I've been down that road before, and trust me geopolitical theories are a dead end. Nobody can predict anything, and almost everything written is just an elaborate justification for why whatever is happening today was inevitable. It is disappointing to realize but armchair HN comments are the best you can hope for in this area, as they have the advantage of not being as long to read.

That’s a far more sweeping and far less supported statement than the one you’ve been demanding citations for, don’t you think? Besides, unless you’re a peofessional commenting on your field, then you’re matching armchair with armchair, without even the benefit of being able to point to existing theories supporting your view.

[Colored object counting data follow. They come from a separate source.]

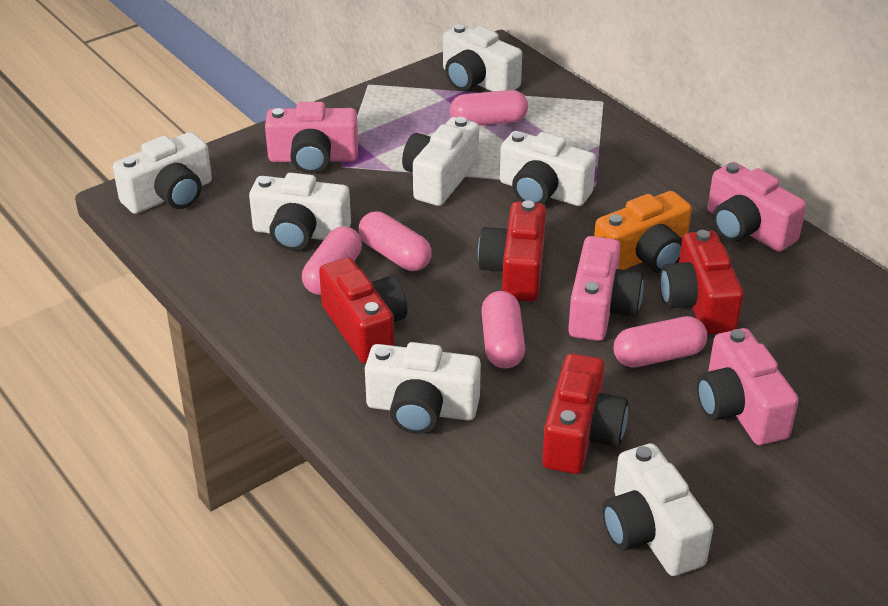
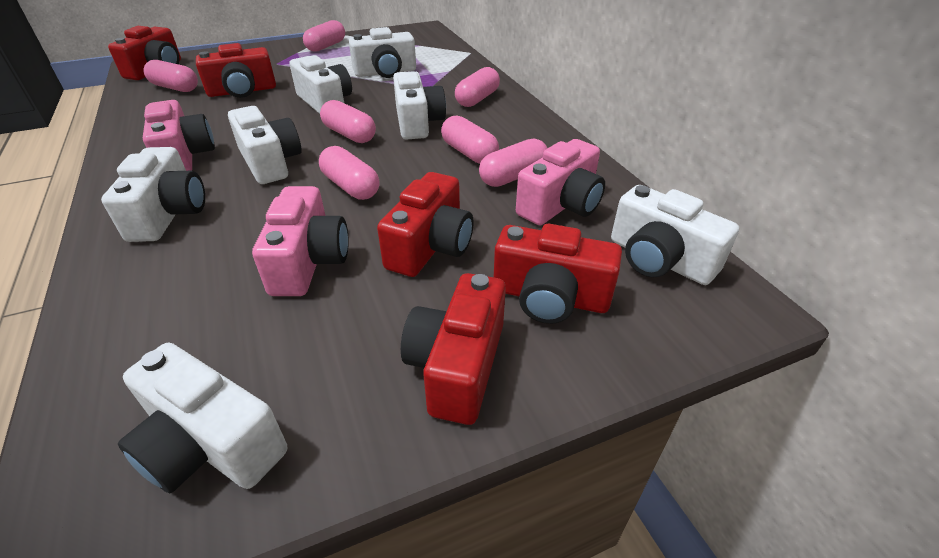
orange camera: [594,191,692,273] = 1 -> none = 0
pink camera: [265,102,358,174] [568,236,644,341] [697,328,799,445] [708,162,806,252] = 4 -> [143,100,215,171] [252,186,349,296] [516,139,605,225] = 3
pink capsule: [302,226,362,295] [359,212,432,271] [450,90,528,126] [481,291,525,369] [613,316,707,368] = 5 -> [144,60,198,92] [303,20,345,52] [319,146,380,200] [320,100,376,143] [441,115,499,164] [455,67,500,107] [479,138,547,187] = 7
red camera: [319,258,407,364] [478,200,546,302] [542,353,628,474] [660,230,744,335] = 4 -> [108,26,181,80] [196,43,276,98] [377,172,474,277] [401,273,506,425] [494,224,622,324] = 5

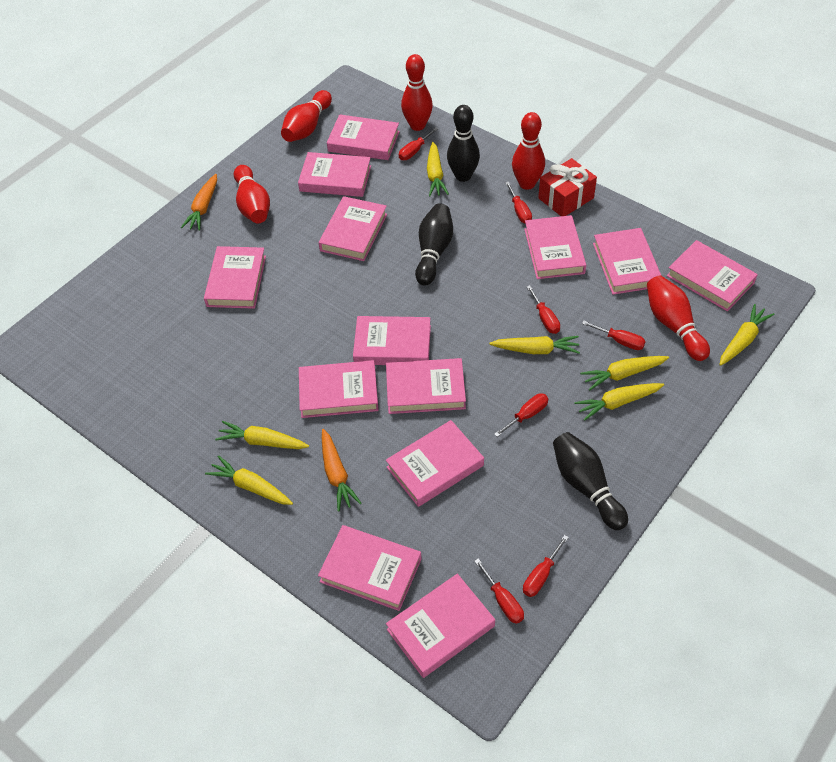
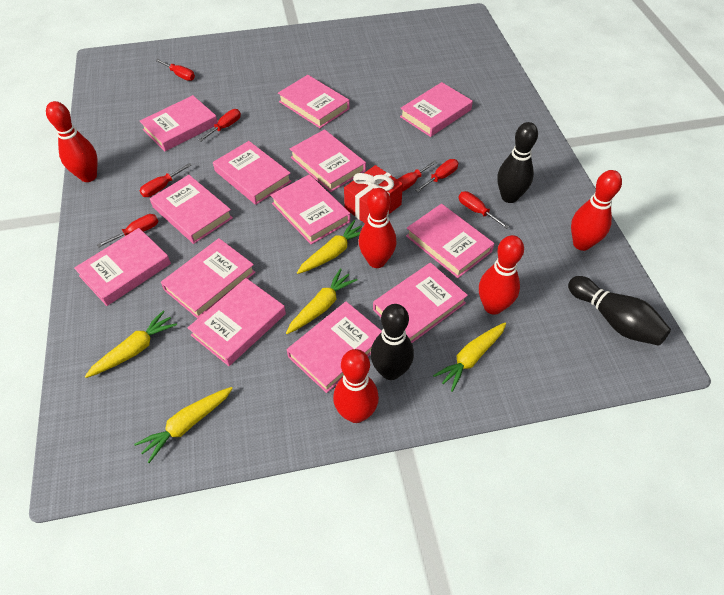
orange carrot: [181,174,217,230] [322,429,362,511] = 2 -> none = 0
yellow carrot: [205,455,293,505] [215,421,309,449] [427,142,449,196] [489,336,580,354] [574,383,664,421] [580,356,669,391] [719,304,774,366] = 7 -> [85,310,177,378] [134,387,233,463] [286,268,358,334] [297,220,362,274] [433,323,506,392] = 5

Gesturing at a body of academic work will only move the discussion forwards if everyone already likes it from past experiences or trusts it implicitly, which might be true for chemistry but is not so true for polsci!


That’s true, and as a debate it’s not very fertile ground. On the other hand if we all go into this with an eye on sharing perspective rather than changing minds, it could be edifying. I’m pretty skeptical of political science theories, but they can be very compelling even as they lack the rigor of a true science. Moreover, the people who lead us definitely ascribe to these theories and this “science” and understanding their mindset has to have some value.

Besides, even if the conclusions can only have the strength of guesses and inferences, or just demonstrating historical patterns that can have value.


>but they can be very compelling even as they lack the rigor of a true science

That's really the heart of the problem. As any good salesman knows, there are many ways to convince someone that don't involve demonstrating your case, and many of them appear rational. This "scientific rigor" thing isn't just a cultural gatekeeping mechanism, it was built up over a centuries-long slow realization that the natural emotion of being convinced has to do with the truth in only the rarest of cases. The feeling that you're learning something is seriously intoxicating, and it turns out that it is just as prone to leading you astray as any other feeling. Geopolitical theory is always compelling; and it's just as compelling on every side of every argument, to the point where it's clear that it won't actually help you determine which side is right. That's because, along with a few other fields that I won't drag in to this, it is essentially the crystalized art of activating the human feeling of being compelled.


"Resource curse" is really a governance/culture curse. Norway does just fine with huge oil reserves, same with the UK, and the USA. Canada's and Australia's economies are largely based on resource extraction (and especially so 50 or 100 years ago) and I wouldn't say that those countries have a "resource curse" problem.

It is not the resource that is the problem. Plenty of non-resource countries are really screwed up also.


> targeted with government-exclusive spyware.

Honestly, who can even say that? What makes something "government exclusive"? These types of comments are a legitimacy stink to me. What type of narrative are these people selling?

Reminds me of the "proof" the DNC was hacked by the Russian government was because guccifer email was... sent through a random Russian email relay???


NSO Group sells exclusively to governments. There is a quote from them in the top section of their Wikipedia page. [1]

>According to the company, it provides "authorized governments with technology that helps them combat terror and crime".

1. https://en.wikipedia.org/wiki/NSO_Group


> Reminds me of the "proof" the DNC was hacked by the Russian government was because guccifer email was... sent through a random Russian email relay???

Russian email relays had nothing to do with the attribution of the Guccifer 2.0 hacks. Separately, the identity of Guccifer is known because he confessed: https://en.m.wikipedia.org/wiki/Guccifer?wprov=sfla1


the wikipedia article clearly states that there was no proof he did it and it even says in the opening paragraph that it’s a lie by the US govt


You appear to still not understand that Guccifer and Guccifer 2 are two separate entities.